‘You smile, Lucan,’ said Otho; ‘surely your uncle Seneca—that grave and stately philosopher—could not have written this sparkling farce?’

‘Seneca?’ said Vestinus; ‘what, he who grovelled at the feet of the freedman Polybius, and told him that the one supreme consolation to him for the loss of his wife would be the divine beneficence of the Pumpkinity whom here he paints as an imbecile slaverer?’

‘I think Seneca deserves to be brought up on a charge of treason, if he really wrote it,’ said Tigellinus.

‘Nonsense, Tigellinus,’ said Petronius; ‘you need not be so sanguinary. The thing is but a jest, after all. On the stage we allow the freest and broadest jokes against the twelve greater gods, and even the Capitoline Jupiter; why should not a wit jest harmlessly upon the deified Claudius, now that he has died of eating a mushroom?’

‘You are right,’ said Nero; ‘the author is too witty to be punished; and now I always call mushrooms “the food of the gods.” But was Seneca the writer?’ he asked, turning to Lucan.

‘I think I may say quite confidently that he was not,’ said Lucan, a little alarmed by the savage remark of Tigellinus. In point of fact, he believed that the brochure had been written by his own father, Marcus Annæus Mela, but he felt it desirable that the secret should be kept.

‘We all know that the Annæi are loyal,’ sneered Tigellinus.

‘As loyal, at any rate, as men who would sell their souls for an aureus,’ answered the Spaniard.
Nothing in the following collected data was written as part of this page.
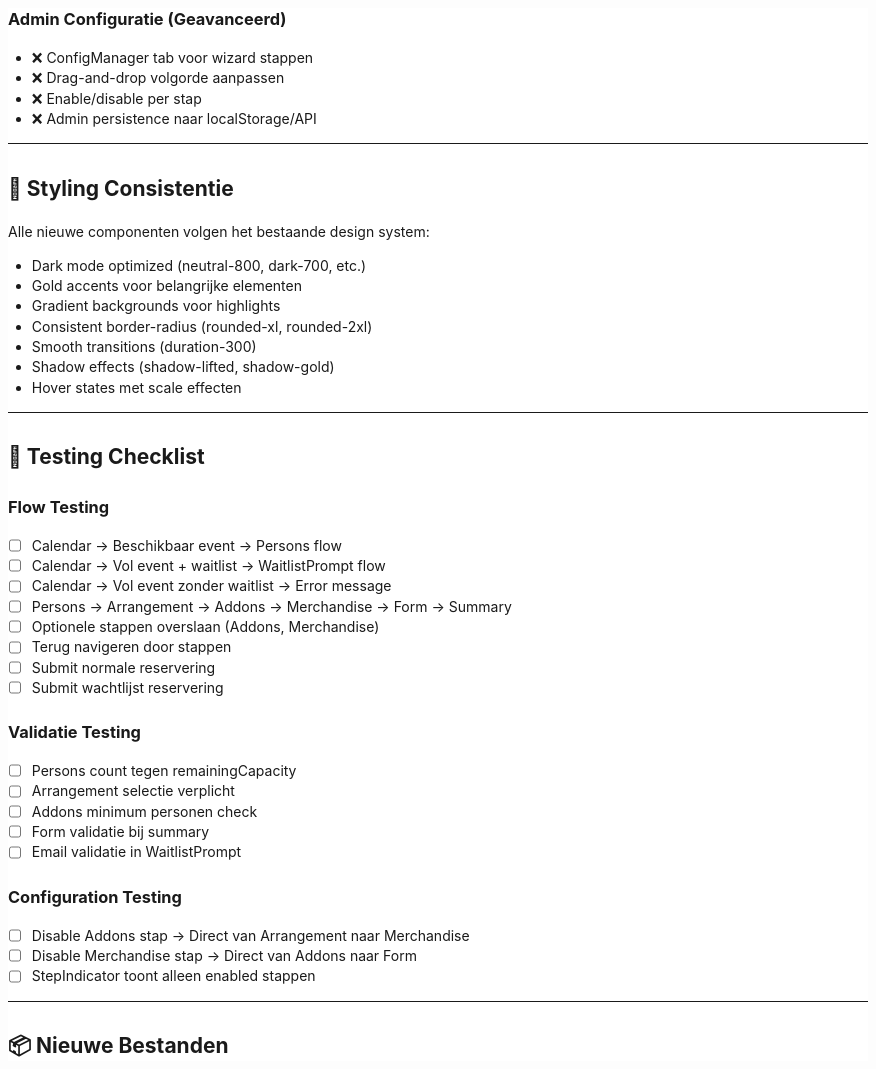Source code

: ### Admin Configuratie (Geavanceerd)
- ❌ ConfigManager tab voor wizard stappen
- ❌ Drag-and-drop volgorde aanpassen
- ❌ Enable/disable per stap
- ❌ Admin persistence naar localStorage/API

---

## 🎨 Styling Consistentie

Alle nieuwe componenten volgen het bestaande design system:
- Dark mode optimized (neutral-800, dark-700, etc.)
- Gold accents voor belangrijke elementen
- Gradient backgrounds voor highlights
- Consistent border-radius (rounded-xl, rounded-2xl)
- Smooth transitions (duration-300)
- Shadow effects (shadow-lifted, shadow-gold)
- Hover states met scale effecten

---

## 🧪 Testing Checklist

### Flow Testing
- [ ] Calendar → Beschikbaar event → Persons flow
- [ ] Calendar → Vol event + waitlist → WaitlistPrompt flow
- [ ] Calendar → Vol event zonder waitlist → Error message
- [ ] Persons → Arrangement → Addons → Merchandise → Form → Summary
- [ ] Optionele stappen overslaan (Addons, Merchandise)
- [ ] Terug navigeren door stappen
- [ ] Submit normale reservering
- [ ] Submit wachtlijst reservering

### Validatie Testing
- [ ] Persons count tegen remainingCapacity
- [ ] Arrangement selectie verplicht
- [ ] Addons minimum personen check
- [ ] Form validatie bij summary
- [ ] Email validatie in WaitlistPrompt

### Configuration Testing
- [ ] Disable Addons stap → Direct van Arrangement naar Merchandise
- [ ] Disable Merchandise stap → Direct van Addons naar Form
- [ ] StepIndicator toont alleen enabled stappen

---

## 📦 Nieuwe Bestanden

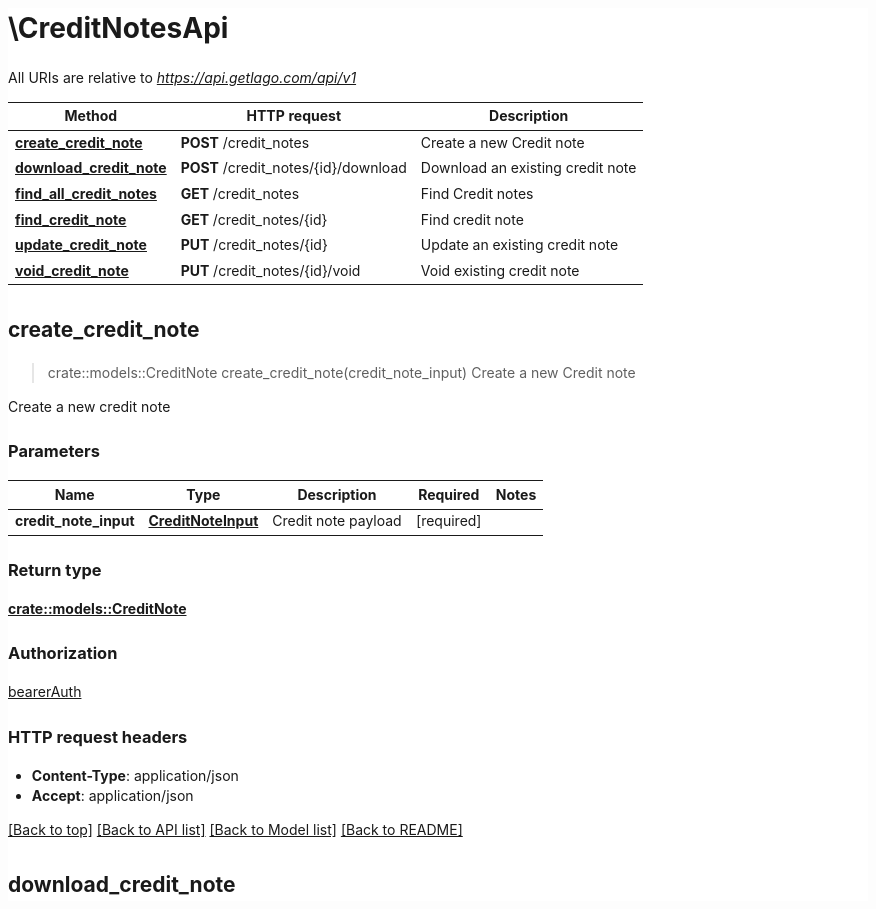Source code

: # \CreditNotesApi

All URIs are relative to *https://api.getlago.com/api/v1*

Method | HTTP request | Description
------------- | ------------- | -------------
[**create_credit_note**](CreditNotesApi.md#create_credit_note) | **POST** /credit_notes | Create a new Credit note
[**download_credit_note**](CreditNotesApi.md#download_credit_note) | **POST** /credit_notes/{id}/download | Download an existing credit note
[**find_all_credit_notes**](CreditNotesApi.md#find_all_credit_notes) | **GET** /credit_notes | Find Credit notes
[**find_credit_note**](CreditNotesApi.md#find_credit_note) | **GET** /credit_notes/{id} | Find credit note
[**update_credit_note**](CreditNotesApi.md#update_credit_note) | **PUT** /credit_notes/{id} | Update an existing credit note
[**void_credit_note**](CreditNotesApi.md#void_credit_note) | **PUT** /credit_notes/{id}/void | Void existing credit note



## create_credit_note

> crate::models::CreditNote create_credit_note(credit_note_input)
Create a new Credit note

Create a new credit note

### Parameters


Name | Type | Description  | Required | Notes
------------- | ------------- | ------------- | ------------- | -------------
**credit_note_input** | [**CreditNoteInput**](CreditNoteInput.md) | Credit note payload | [required] |

### Return type

[**crate::models::CreditNote**](CreditNote.md)

### Authorization

[bearerAuth](../README.md#bearerAuth)

### HTTP request headers

- **Content-Type**: application/json
- **Accept**: application/json

[[Back to top]](#) [[Back to API list]](../README.md#documentation-for-api-endpoints) [[Back to Model list]](../README.md#documentation-for-models) [[Back to README]](../README.md)


## download_credit_note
He looked full at Tigellinus, who remembered the scene, and put it down in his note-book for the day of vengeance.

But Petronius loved elegance, and did not care for quarrels, and he tried to turn the conversation from unpleasant subjects. ‘Lucan,’ he asked, ‘have you written any verses about Nero? If so, pray let us have the pleasure of hearing them.’

Lucan was far from unwilling to show that he too could flatter, and he recited the lines of colossal adulation from the opening of the ‘Pharsalia.’Even the civil wars, he sang, with all their slaughter, were not too heavy a price to pay for the blessing of having obtained a Nero; and he begs him to be careful what part of Olympus he chooses for his future residence, lest the burden of his greatness should disturb the equilibrium of the world![39]